I usually have around 10 graduate students, two to three postdoctoral fellows, and seven scientists and research associates in my group. I love the training aspect of being in research, and have outstanding staff; together we try to provide a good teaching environment full of options for the trainees to expand their horizons, as well as moving our research agenda forward.
10. What is the best advice that you ever received from one of your mentors?
Learn to say “no” – whether I adhere to it or not is a different question! I think one is often so taken by an opportunity, and perhaps a little flattered to be asked, that it is easy to take on too many directions.
11. What advice would you have for students starting their academic career?
Enjoy and get the most out of each stage of your career. It is often easy to focus exclusively on the end game – graduation, a paper out, a job – that you overlook how interesting and varied each of the stages are.
12. What qualities do you look for when recruiting graduate students or postdocs?
Curiosity and a keen desire to learn – energy and enthusiasm.
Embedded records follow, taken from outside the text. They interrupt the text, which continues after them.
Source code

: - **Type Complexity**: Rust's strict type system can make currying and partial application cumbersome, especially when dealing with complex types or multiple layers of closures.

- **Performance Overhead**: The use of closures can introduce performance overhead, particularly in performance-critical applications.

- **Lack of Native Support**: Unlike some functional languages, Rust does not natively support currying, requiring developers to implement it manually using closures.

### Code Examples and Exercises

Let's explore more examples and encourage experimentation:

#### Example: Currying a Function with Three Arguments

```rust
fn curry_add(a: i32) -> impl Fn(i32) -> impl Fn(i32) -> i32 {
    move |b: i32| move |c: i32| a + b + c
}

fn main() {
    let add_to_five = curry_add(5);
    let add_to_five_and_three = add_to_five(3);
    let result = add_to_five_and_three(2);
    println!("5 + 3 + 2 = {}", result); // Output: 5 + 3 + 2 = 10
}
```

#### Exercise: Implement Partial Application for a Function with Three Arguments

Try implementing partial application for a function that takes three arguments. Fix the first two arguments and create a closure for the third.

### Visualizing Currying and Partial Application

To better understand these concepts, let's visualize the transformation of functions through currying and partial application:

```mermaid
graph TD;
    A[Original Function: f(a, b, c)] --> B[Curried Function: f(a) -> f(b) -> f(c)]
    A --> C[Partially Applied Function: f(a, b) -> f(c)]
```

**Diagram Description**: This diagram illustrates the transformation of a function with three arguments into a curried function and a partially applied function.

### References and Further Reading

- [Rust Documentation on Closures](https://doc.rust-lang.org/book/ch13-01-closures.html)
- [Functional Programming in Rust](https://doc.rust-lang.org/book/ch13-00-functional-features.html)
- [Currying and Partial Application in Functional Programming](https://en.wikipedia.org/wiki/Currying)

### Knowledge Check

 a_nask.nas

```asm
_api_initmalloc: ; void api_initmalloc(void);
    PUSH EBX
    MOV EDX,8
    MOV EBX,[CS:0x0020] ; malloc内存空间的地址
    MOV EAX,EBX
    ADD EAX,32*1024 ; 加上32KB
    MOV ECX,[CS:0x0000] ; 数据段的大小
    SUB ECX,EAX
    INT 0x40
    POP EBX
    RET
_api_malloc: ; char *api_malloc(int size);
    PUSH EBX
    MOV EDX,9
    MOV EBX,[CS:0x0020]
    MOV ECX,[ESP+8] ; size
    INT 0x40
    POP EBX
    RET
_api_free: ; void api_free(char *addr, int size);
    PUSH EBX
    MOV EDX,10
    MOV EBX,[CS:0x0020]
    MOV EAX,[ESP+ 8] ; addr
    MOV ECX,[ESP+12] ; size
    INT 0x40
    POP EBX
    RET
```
We can provide virtually all of the other training components, but if you don’t come in with these characteristics it is pretty difficult to make a life in academia.
13. What advice would you have for postdoctoral trainees transitioning into faculty positions?
Find mentors, carve out an area of research that you truly love, learn to say no!
Find a good advisor who understands the system you are entering. They can help you identify key goals and provide you with a sounding board about time management – what to focus on when.